> **REQUIRED WORK**:
Every line of the material is to be transcribed verbatim, with images omitted.

> **COLLECTED MATERIAL**:

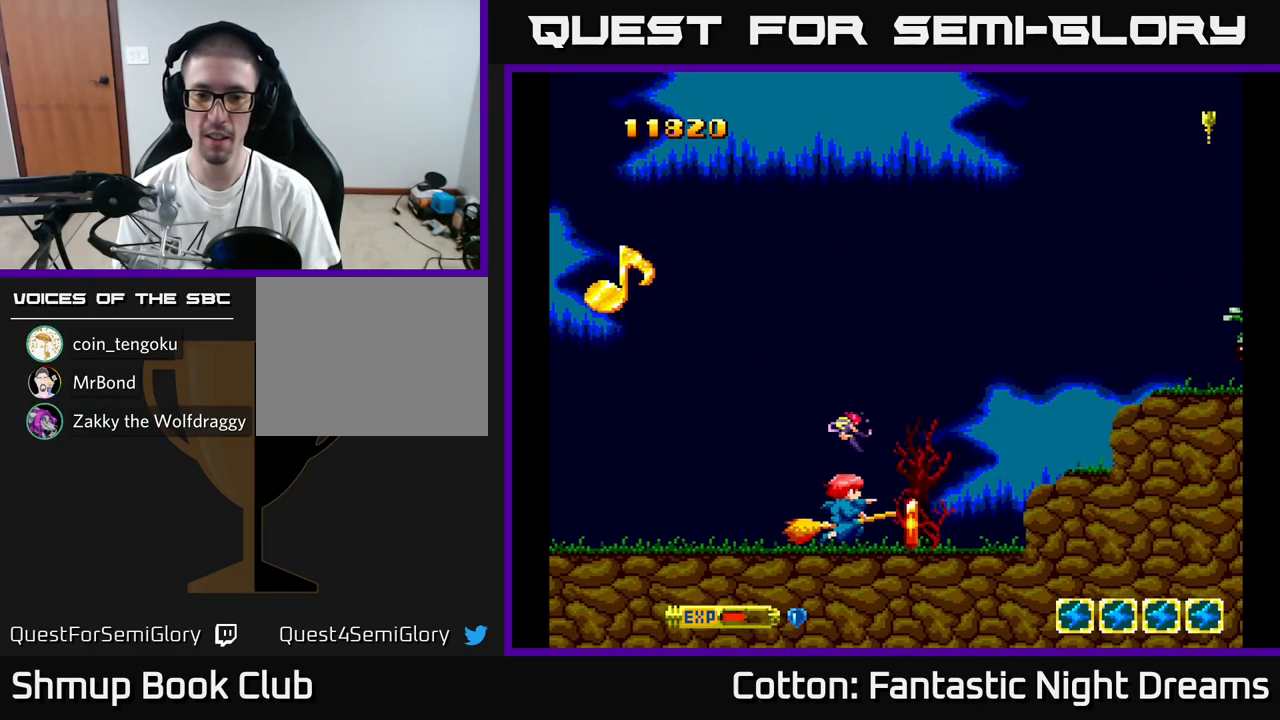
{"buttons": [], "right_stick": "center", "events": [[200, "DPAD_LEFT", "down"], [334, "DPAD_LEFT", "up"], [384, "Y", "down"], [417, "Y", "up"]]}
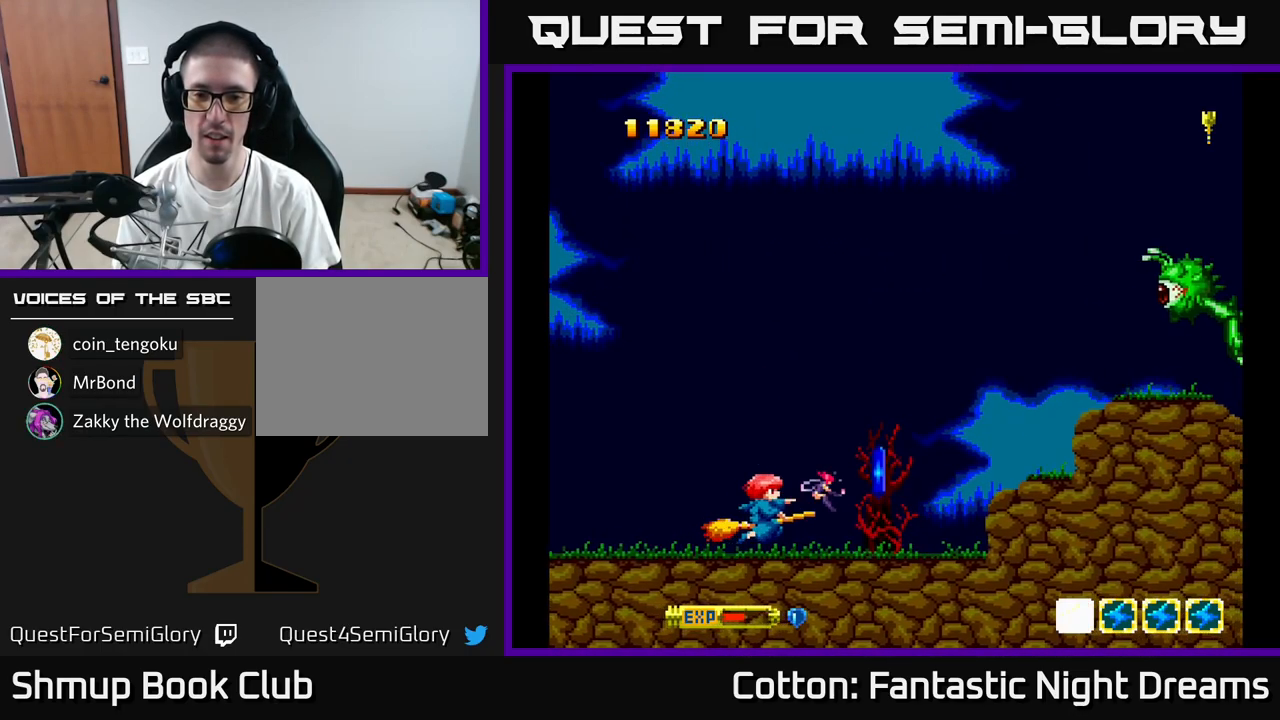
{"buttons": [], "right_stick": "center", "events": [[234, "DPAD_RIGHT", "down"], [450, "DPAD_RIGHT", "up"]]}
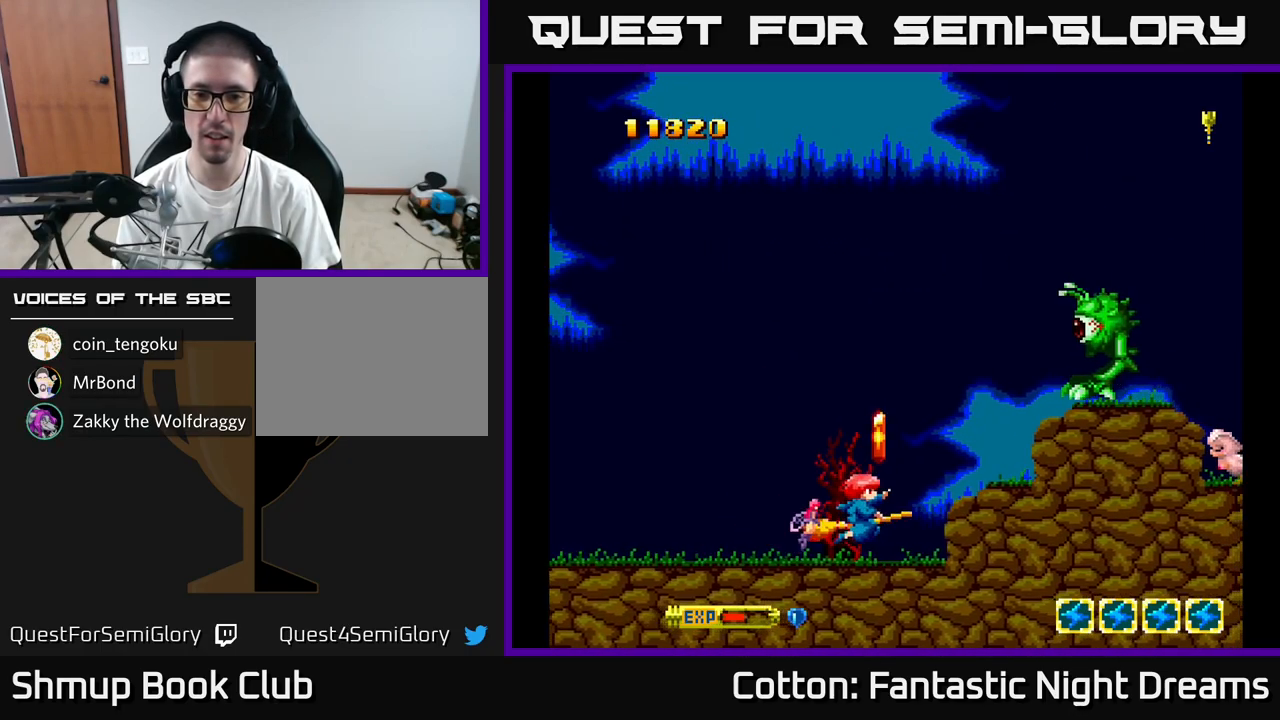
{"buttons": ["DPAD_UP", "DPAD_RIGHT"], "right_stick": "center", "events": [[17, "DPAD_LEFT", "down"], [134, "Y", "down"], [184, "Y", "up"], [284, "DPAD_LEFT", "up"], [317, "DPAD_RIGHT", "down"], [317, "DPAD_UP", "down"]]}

> **TASK SOLUTION**:
{"buttons": [], "right_stick": "center", "events": [[200, "DPAD_LEFT", "down"], [334, "DPAD_LEFT", "up"], [384, "Y", "down"], [417, "Y", "up"]]}
{"buttons": [], "right_stick": "center", "events": [[234, "DPAD_RIGHT", "down"], [450, "DPAD_RIGHT", "up"]]}
{"buttons": ["DPAD_UP", "DPAD_RIGHT"], "right_stick": "center", "events": [[17, "DPAD_LEFT", "down"], [134, "Y", "down"], [184, "Y", "up"], [284, "DPAD_LEFT", "up"], [317, "DPAD_RIGHT", "down"], [317, "DPAD_UP", "down"]]}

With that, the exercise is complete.